Pasal 17
BAB 5 — PENYELENGGARAAN BERBAGIPAKAI DTSEN
(1) Pengajuan permintaan Data sebagaimana dimaksud dalam Pasal 16 ayat (1) huruf a dilakukan oleh Pengguna DTSEN kepada Pengendali DTSEN. (2) Pengajuan permintaan Data yang diajukan Pemerintah Daerah dilakukan oleh Walidata Pemerintah Daerah dan/atau perangkat daerah. (3) Dalam mengajukan permintaan Data sebagaimana dimaksud pada ayat (2) harus berkoordinasi dengan koordinator forum SDI tingkat Daerah. (4) Pengajuan permintaan Data yang diajukan badan usaha milik negara, dilakukan oleh unit kerja yang menyelenggarakan tugas dan fungsi di bidang pengelolaan Data dan informasi. (5) Pengajuan permintaan Data sebagaimana dimaksud pada ayat (2) dengan melampirkan dokumen: a. surat pengajuan Data yang ditandatangani Menteri/kepala lembaga/kepala daerah; b. kerangka acuan kerja; c. peraturan perundang-undangan sebagai dasar pelaksanaan tugas dalam rangka kepentingan umum, pelayanan publik, atau pelaksanaan penggunaan DTSEN;
d. penetapan pembentukan kelembagaan tentang pelaksana pengelolaan pemanfaatan DTSEN di tingkat kementerian/lembaga/pemerintah daerah; e.
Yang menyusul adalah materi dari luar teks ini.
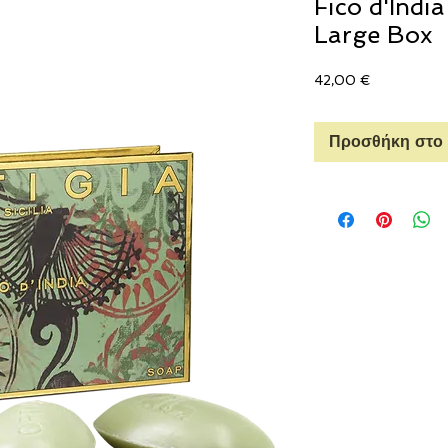
Fico d'Indi
Large Box
Τιμή
42,00 €
Προσθήκη στο 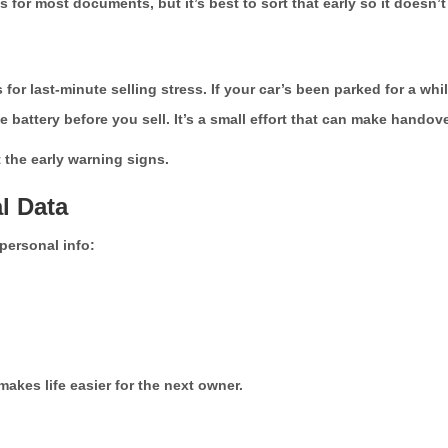
r most documents, but it’s best to sort that early so it doesn’t 
 last-minute selling stress. If your car’s been parked for a while, s
he battery before you sell. It’s a small effort that can make hando
the early warning signs.
l Data
personal info:
 makes life easier for the next owner.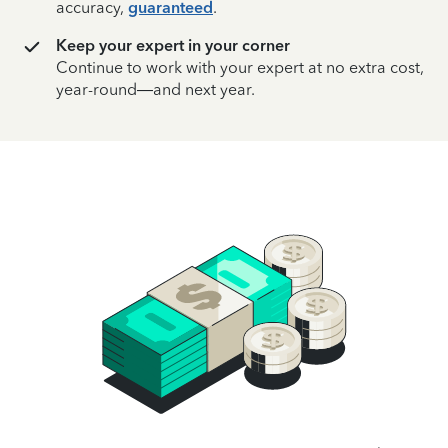
accuracy,
guaranteed
.
Keep your expert in your corner
Continue to work with your expert at no extra cost,
year-round—and next year.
Peraturan Menteri/kepala lembaga/kepala badan/kepala daerah tentang SDI; dan f. dokumen pendukung lainnya. (6) Pengajuan permintaan Data sebagaimana dimaksud pada ayat (4) dengan melampirkan dokumen: a. surat permohonan Data yang ditandatangani kepala badan usaha milik negara; b. kerangka acuan kerja; c. peraturan perundang-undangan sebagai dasar pelaksanaan tugas dalam rangka kepentingan umum, pelayanan publik, atau pelaksanaan penggunaan DTSEN; d. penetapan pembentukan kelembagaan tentang pelaksana pengelolaan pemanfaatan DTSEN; e. keputusan kepala badan usaha milik negara yang menunjuk unit kerja yang menyelenggarakan tugas dan fungsi di bidang pengelolaan data dan informasi yang diberikan tugas oleh pemerintah terkait program bantuan sosial, bantuan pemerintah, dan subsidi; dan f. dokumen pendukung lainnya.